More than a year since its launch, the National Democratic Alliance’s flagship village development project appears to be facing a massive credibility crisis – even among members of the ruling Bharatiya Janata Party. The second phase of the Sansad Adarsh Gram Yojana should have started rolling out by now, but most parliamentarians want to discontinue their association with the project after a bitter experience in the first spell.

A BJP MP from Uttar Pradesh said the prime minister’s pet project was nothing more than “an empty vessel” – an opinion shared by three other ruling party MPs and four Opposition lawmakers who spoke to

In October 2014, each MP was asked to adopt a village and develop it into a model settlement by 2016. While Lok Sabha members could choose a village in their constituency, Rajya Sabha MPs were given the option of picking any village in the state they represent.

The hype created by the Centre at the time resulted in the majority of MPs – 499 out of 543 members of Lok Sabha and 198 out of 245 members of the Rajya Sabha – quickly suggesting their villages of choice to the Union rural development ministry, the nodal agency for the implementation of the project.

Inherent problems

In the second phase of the project, MPs were supposed to submit the names of a second village to the ministry by the end of 2015, so that arrangements could be made for the adoption of these rural settlements in the beginning of 2016.

However, the Modi government is now finding it rather difficult to locate MPs – even within its own camp – willing to adopt another village.

Earlier this month, Union Rural Development Minister Chaudhary Birender Singh personally wrote to every MP requesting them to pick a second village for adoption by the end of January.

Despite the deadline a mere fortnight away, not many replies have been forthcoming. Thus far, only 28 out of 543 members in the Lok Sabha and seven out of 245 members in the Rajya Sabha have reverted to the ministry.

“It is pointless to continue with a project which has got some inherent problems,” said Sushmita Dev, a Congrss MP from Silchar in Assam. “The scheme does not provide for any separate allocation [of funds]. The model village is to be developed by special privileges under various schemes for rural development. This obviously means some sort of deprivation for other villages in the constituency.”

D Raja, a Rajya Sabha MP and Communist Party of India member, feels the scheme unfairly endangers a parliamentarian’s reputation. “This project creates too many complications. It makes an MP look inept and untrustworthy because it fails to satisfy the raised expectation of the residents of the model village in the absence of any allocation, and leads to a lot of anger in other villages.”

Anticipating trouble, Raja chose not to participate in the “drama” right from the start and does not want to adopt a village in the second phase either. “Most MPs have realised the problems now,” he said.

Home discomforts

Parliamentarians from the ruling BJP are equally unimpressed by the SAGY in its present form.

Said a BJP MP from Uttar Pradesh who did not wish to be named: “The scheme has changed nothing in the village I adopted last time, except that it has weakened my position in the constituency.”

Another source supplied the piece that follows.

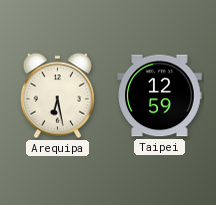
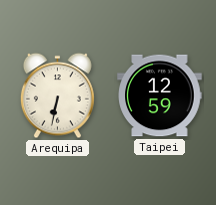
Arequipa: 6:28 -> 6:32
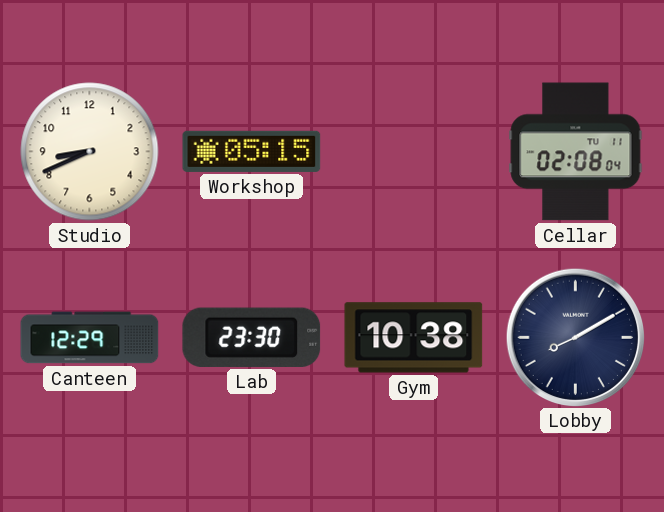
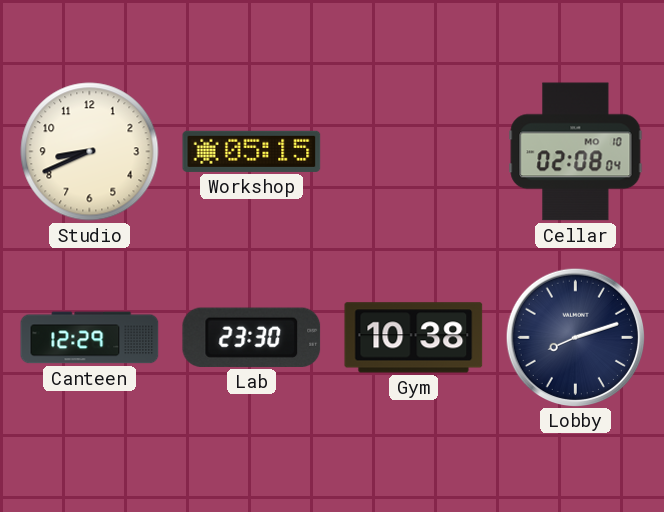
Cellar date: TU 11 -> MO 10
Lobby: 8:10 -> 8:12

Three other BJP MPs – one each from Jharkhand, Madhya Pradesh and Rajasthan – were not inclined towards adopting a second village in their respective constituencies despite their initial enthusiasm when the project was launched in 2014.

“What is the point of continuing with the project when you know that it would, instead of delivering anything, make you look like a fool in your constituency,” said a BJP MP from Rajasthan.

Shantaram Naik, the Congress MP representing South Goa, said the government should either scrap the project or provide separate funds for the development of adopted villages. “There is nothing intrinsically wrong in MPs playing the role of social catalysts. But it does tend to raise some questions when you are asked to play that role through a project like this,” he said.

Janata Dal (United) MP Ali Anwar said the project has made returning to his adopted village or to the neighbouring rural areas an unpleasant experience. “People in adopted village are angry because their expectations are raised but not met,” he said. “And residents of other villages in the neighourhood are angry because they think they are deprived of something that has gone to the adopted village.”

The silent rejection of SAGY does not only amount to failure of one of the ruling alliance’s flagship projects. Worries about the negative political fallout are also indicative of an emerging trend – the stakes are getting higher and parliamentarians have begun thinking of the next general elections even with the present Lok Sabha having completed barely one-third of its term.